**Aufgabe A**:
Aktualisieren Sie die Datensätze vom Anfang bis einschließlich der Zeile mit „習状況調査の試行を３年生で“, indem Sie „Leuchtturmprojekt“ durch „Vorzeigeprojekt“ ersetzen. Geben Sie diesen Abschnitt vollständig wieder und lassen Sie alles Übrige unverändert.

**Extrahierter Text**:

━━━━

Donnerstag, 30. April 2015
Referent: Prof. Dr.-Ing. Michael Sterner; Forschungsstelle Energienetze und Energiespeicher, Elektro- und Informationstechnik; Ostbayerische Technische Hochschule, Regensburg
„Bayern ist Gewinner der Energiewende, das Revier der Verlierer. Deshalb sage ich: Bayern steht nicht auf der Bremse, Bayern steht auf dem Gas. Wir sind erfolgreich und werden auf diesem Weg weitergehen!“ (Ministerpräsident Horst Seehofer in seiner Rede am 05.02.2014 im Bayerischen Landtag).
Die Realität sieht anders aus, so die klare Aussage von Prof. Dr.-Ing. Michael Sterner, Forschungsstelle Energienetze und Energiespeicher, Elektro- und Informationstechnik, Ostbayerische Hochschule, Regensburg.
Seehofers Propaganda-Schlacht ist zunächst mal geschlagen: „Der Energie-Dialog mit den Bürgern“ mit hunderten von Experten und solchen, die es gerne wären, ist beendet. Wie zu erwarten war, ohne erkennbare Lösungen.
Geredet wurde überwiegend über die Stromerzeugung aus regenerativen Quellen und dessen Transport mittels Überlandleitungen aus Nord- und Ostdeutschland. Neue Gleichstrom-Überlandleitungen sind – obwohl mit den Stimmen Bayerns im Bundesrat längst beschlossen – bei Politik und Bevölkerung nicht beliebt.
Wärmeerzeugung, dezentrale Strukturen, Energieeffizienz und Suffizienz, Energiewende in der Mobilität, in der Landwirtschaft, in der Industrie… blieben weitgehend unbearbeitet; ebenso wie Klimawandel, Abkehr von der Atomkraft und von fossilen Primärenergien, Ressourcenschonung & Co.. Was wohl gewollt war; ein populistischer Pro-forma-Dialog, finden viele.

━━━━

(Auszüge aus dem Datensatz)

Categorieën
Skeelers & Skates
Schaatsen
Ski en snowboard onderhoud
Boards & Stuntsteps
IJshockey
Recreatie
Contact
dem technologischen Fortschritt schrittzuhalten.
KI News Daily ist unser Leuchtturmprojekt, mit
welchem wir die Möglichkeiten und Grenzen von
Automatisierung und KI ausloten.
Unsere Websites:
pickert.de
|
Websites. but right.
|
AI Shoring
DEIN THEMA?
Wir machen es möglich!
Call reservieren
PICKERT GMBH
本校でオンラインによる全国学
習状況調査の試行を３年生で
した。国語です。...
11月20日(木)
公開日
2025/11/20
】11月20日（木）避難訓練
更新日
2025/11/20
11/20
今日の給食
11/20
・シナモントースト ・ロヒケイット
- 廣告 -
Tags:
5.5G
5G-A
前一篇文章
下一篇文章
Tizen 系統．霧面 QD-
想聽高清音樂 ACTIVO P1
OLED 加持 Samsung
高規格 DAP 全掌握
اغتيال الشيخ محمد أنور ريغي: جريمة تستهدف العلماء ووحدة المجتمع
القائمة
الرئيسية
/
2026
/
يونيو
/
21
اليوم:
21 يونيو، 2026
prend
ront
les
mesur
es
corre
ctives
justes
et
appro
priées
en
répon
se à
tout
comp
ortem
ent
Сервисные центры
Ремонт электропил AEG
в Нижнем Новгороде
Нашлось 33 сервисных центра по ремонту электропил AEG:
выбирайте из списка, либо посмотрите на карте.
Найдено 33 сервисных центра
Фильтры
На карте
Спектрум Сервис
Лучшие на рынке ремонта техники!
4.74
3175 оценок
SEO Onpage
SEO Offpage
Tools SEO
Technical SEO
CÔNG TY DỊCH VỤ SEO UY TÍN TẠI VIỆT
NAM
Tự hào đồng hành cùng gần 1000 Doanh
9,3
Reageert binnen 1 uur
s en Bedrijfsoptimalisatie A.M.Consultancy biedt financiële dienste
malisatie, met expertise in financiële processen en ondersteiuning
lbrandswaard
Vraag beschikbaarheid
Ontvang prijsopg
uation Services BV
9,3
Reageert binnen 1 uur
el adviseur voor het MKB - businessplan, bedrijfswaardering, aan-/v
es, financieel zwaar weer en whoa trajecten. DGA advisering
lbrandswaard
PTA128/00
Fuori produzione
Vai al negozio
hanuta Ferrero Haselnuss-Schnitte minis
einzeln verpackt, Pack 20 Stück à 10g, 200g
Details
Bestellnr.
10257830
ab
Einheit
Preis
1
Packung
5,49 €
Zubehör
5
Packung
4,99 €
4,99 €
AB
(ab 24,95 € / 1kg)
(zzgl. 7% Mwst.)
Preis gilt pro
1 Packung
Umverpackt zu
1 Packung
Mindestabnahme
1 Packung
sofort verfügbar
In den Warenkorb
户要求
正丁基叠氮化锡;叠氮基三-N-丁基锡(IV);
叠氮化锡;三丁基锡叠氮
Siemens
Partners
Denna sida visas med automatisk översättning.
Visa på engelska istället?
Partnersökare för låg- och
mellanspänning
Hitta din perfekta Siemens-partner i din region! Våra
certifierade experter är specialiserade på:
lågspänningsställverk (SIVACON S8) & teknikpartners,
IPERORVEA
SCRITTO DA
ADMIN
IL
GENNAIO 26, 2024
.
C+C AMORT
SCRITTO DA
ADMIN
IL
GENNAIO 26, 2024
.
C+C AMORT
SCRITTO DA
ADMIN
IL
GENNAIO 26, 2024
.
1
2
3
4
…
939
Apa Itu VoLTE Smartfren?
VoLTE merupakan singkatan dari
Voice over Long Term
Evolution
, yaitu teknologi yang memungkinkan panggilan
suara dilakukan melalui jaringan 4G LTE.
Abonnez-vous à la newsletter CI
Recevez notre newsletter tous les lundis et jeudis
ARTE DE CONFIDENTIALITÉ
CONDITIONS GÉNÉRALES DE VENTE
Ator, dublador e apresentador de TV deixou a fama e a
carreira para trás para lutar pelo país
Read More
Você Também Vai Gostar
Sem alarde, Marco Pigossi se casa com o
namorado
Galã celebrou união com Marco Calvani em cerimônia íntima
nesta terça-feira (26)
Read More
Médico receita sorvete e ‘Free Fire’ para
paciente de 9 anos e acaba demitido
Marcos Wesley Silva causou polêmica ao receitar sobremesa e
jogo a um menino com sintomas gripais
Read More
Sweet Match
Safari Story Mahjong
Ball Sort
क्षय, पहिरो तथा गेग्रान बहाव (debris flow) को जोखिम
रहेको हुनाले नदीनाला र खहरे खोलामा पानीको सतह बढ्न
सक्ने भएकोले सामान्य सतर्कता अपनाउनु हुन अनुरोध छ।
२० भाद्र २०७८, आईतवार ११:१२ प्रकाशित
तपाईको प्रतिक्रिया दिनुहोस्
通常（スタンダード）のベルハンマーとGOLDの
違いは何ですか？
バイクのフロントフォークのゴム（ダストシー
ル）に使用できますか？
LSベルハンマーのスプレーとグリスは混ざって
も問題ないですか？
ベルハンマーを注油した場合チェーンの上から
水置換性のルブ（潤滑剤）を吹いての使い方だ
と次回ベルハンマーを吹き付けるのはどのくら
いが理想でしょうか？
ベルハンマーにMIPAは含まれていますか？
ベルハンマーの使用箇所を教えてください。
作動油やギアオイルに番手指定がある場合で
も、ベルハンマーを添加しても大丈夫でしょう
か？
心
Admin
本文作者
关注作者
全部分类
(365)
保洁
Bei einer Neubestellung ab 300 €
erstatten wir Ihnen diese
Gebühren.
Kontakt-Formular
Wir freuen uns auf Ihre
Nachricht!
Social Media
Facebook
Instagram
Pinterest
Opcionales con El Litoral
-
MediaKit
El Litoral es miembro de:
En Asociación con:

━━━━

**Aufgabe B**:
An welchem Datum hielt Ministerpräsident Horst Seehofer laut dem Beitrag zur Energiewende in Bayern seine Rede im Bayerischen Landtag?

**Schriftliche Lösung A**:
Categorieën
Skeelers & Skates
Schaatsen
Ski en snowboard onderhoud
Boards & Stuntsteps
IJshockey
Recreatie
Contact
dem technologischen Fortschritt schrittzuhalten.
KI News Daily ist unser Vorzeigeprojekt, mit
welchem wir die Möglichkeiten und Grenzen von
Automatisierung und KI ausloten.
Unsere Websites:
pickert.de
|
Websites. but right.
|
AI Shoring
DEIN THEMA?
Wir machen es möglich!
Call reservieren
PICKERT GMBH
本校でオンラインによる全国学
習状況調査の試行を３年生で

**Schriftliche Lösung B**:
Am 05.02.2014.